The decision, according to the statement released by the BoT, states: “The decision came upon determination that the aforesaid banks were critically undercapitalised, hence violating the requirements of the Banking and Financial Institutions Act, 2006 and its regulation.”

Bank M was also placed under BoT administration in August, becoming the third bank since 2014 as authorities continue to take tough measures to secure the financial sector.

The central bank took over the administration of Bank M Tanzania Limited after the regulator realised that the institution was facing serious liquidity issues.

The bank joined the list, which includes FBME and Twiga Bancorp, whose operations were placed under BoT administration.

Twiga Bancorp has since been moved to TPB while FBME was put under administration in 2014.

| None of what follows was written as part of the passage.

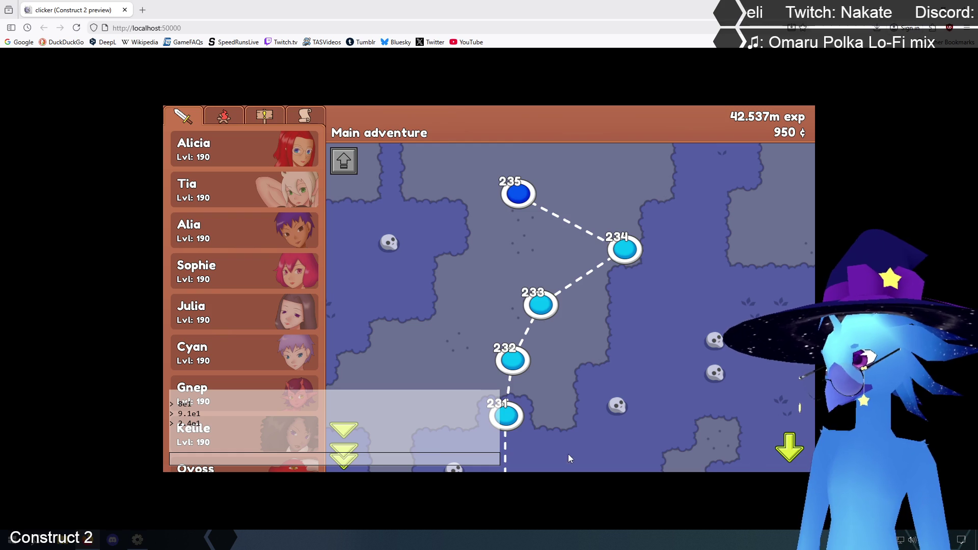
click(488, 459)
text(math )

Twiga Bancorp was merged with the Tanzania Postal Bank (TPB Bank) after one year of BoT management while FBME, which had its licence revoked, is currently facing liquidation after being found guilty of money laundering.

In August, the central bank ordered three state-owned banks namely TPB Bank, Twiga Bancorp and TWB Bank to merge and the banks have already started implementing the directive. The merger is expected to bolster efficiency in their management and get them back to profitability.

The Non Performing Loans (NPLs) of most banks in the country have also been cited as among major reasons that contribute to declining profit margin. With the banking sector struggling with NPLs, in August, introduced revamping measures, which include reduction of discount rate.

The discount is that which is applicable to lending to commercial banks to seven per cent from nine per cent, which took effect from August this year. And things have started looking well for the banking sector as the end of the year draws closer. Most of the banks have recorded positive results for the quarter that ended in September.

This came as a surprise as the banking sector has been struggling with high NPLs since 2016 considering that the second quarter (June 30, 2018) was far from impressive.

According to analysis of the banking sector, results for the period of September conducted by Zan Securities, read: “Loans and advances to customers grew during the period due to decreased lending rates. It seems the decision of the BoT to lower interest rates to seven per cent is starting to bear fruit.”

Many banks recorded strong bottom line growth during the quarter. The only notable exceptions were the National Bank of Commerce Limited, which recorded a de-cline of 162.3 per cent in net income QOQ and Access Bank Tanzania, which posted net income growth of -515.33 per cent.

According to Zan Securities, the banks will have to deal with these challenges effectively if they are to continue performing well.

Tanzania is home to at least 58 commercial banks. The sector’s net profit went down from Sh438 billion in 2015 to Sh423 billion and Sh286 billion in 2016 and 2017, respectively.